All my courses are necessarily interdisciplinary. They speak to a number of different fields because the guiding questions at their center refuse answer from strict disciplinary boundaries. Too often African and Afro-American and women’s, gender and sexuality studies are mistaken for being only subjects. They are not. They are analytics with which we better understand the world. I am excited to offer courses on performance, race and gender to these two departments’ already diverse course profiles.

Your PhD dissertation and forthcoming book examine West African dance, and you are a dancer yourself. Can you elaborate on the role of dance as theory and practice?
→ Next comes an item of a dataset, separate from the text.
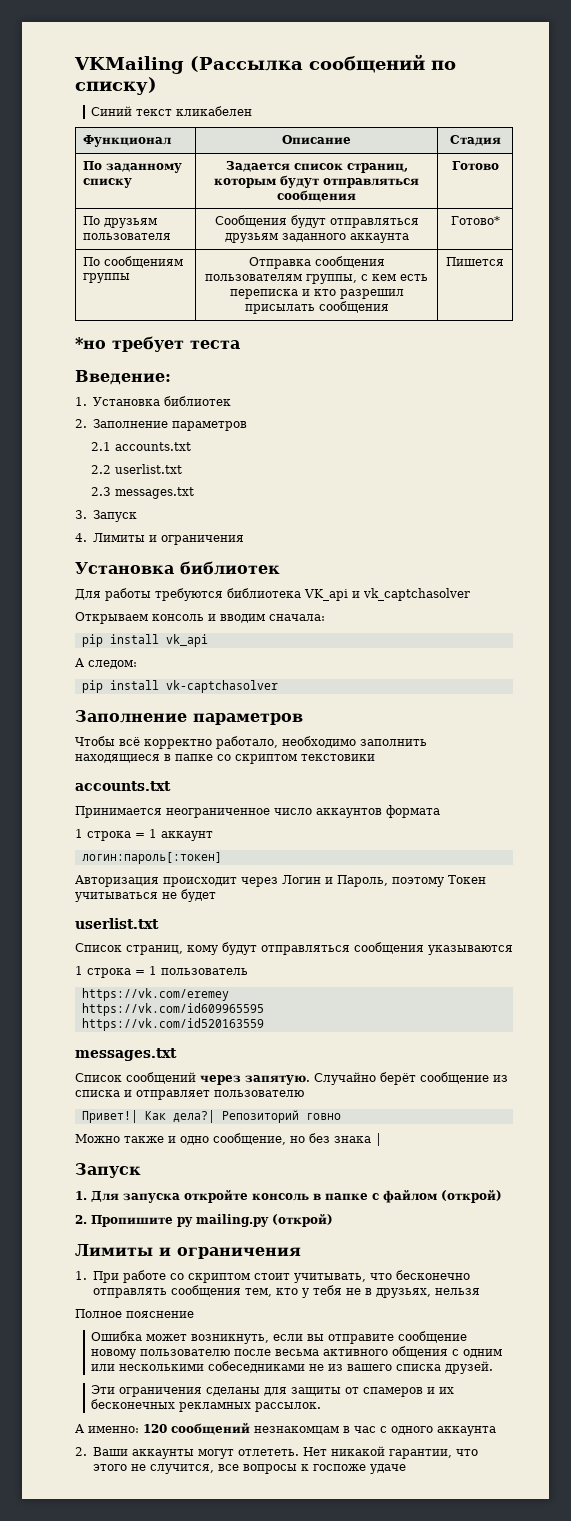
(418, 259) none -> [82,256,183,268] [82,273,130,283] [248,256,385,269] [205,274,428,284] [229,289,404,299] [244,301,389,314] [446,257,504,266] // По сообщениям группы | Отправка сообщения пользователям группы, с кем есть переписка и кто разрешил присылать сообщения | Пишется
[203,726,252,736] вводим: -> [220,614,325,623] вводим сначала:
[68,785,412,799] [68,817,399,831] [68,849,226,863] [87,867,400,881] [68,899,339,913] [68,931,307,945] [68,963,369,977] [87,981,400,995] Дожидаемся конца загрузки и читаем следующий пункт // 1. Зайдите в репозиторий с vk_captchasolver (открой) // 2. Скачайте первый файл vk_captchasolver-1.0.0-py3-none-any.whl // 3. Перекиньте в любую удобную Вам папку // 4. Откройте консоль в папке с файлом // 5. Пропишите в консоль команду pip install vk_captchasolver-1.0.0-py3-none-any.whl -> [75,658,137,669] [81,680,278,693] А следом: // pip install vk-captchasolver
My dance practice has taken a number of shapes. Much of my scholarly work concerns dance. My book project is largely an ethnography. To write such a book about the ways racial and gendered identities are designed through dance practice required my own dance practice. I am a scholar-artist and is in West African dance.

Dance as a site of inquiry is a generative intellectual site for me. Most times it is the presumption of dance being apolitical that gives it this deeply political constitution. There is also pleasure politics at work in dance that cannot be discounted. I say: Let’s look at delight, let’s look at embodied strategies for survival, practices of living. Practicing the very thing that I write about is part and parcel of my methodology. Embodied practice is scholarly for me. It is neither extra nor auxiliary but required.

When people think of dance they tend to think of something quite specific. A dance onstage, perhaps. I do indeed consider dance in this way, but I am also after using dance to think about the role of movement for black diasporic folks more broadly. I’m interested in opening dance up and also mining it for theory and language that is applicable outside of formal dance contexts. The history of black people is a history of movement both real and imagined. Dance gives us some incredibly useful frames with which to understand the deep significance of moving within the African Diaspora.

And your next book?

“Rhythm Nation: West African Dance and the Politics of Diaspora” is about the relationship between dance and identity. It explores the relationship between West African dance, race, gender and diaspora belonging in the United States and Guinea. African dance is a giant economy that includes dance classes, retreats, international workshops, clothing lines and spiritual trainings. It spans yoga studios to university campuses. My book charts the commodification of West African dance from the mid-1960s to the present in order to map what I call the contemporary purchase of diaspora. It asks: What can the industry of West African dance tell us about blackness, Africanness and performance in the age of neoliberalism? It looks at African dance workshops and retreats and also at the Broadway stage to raise questions around the ways racial and gendered identities are made through dance and through a proximity to Africanness.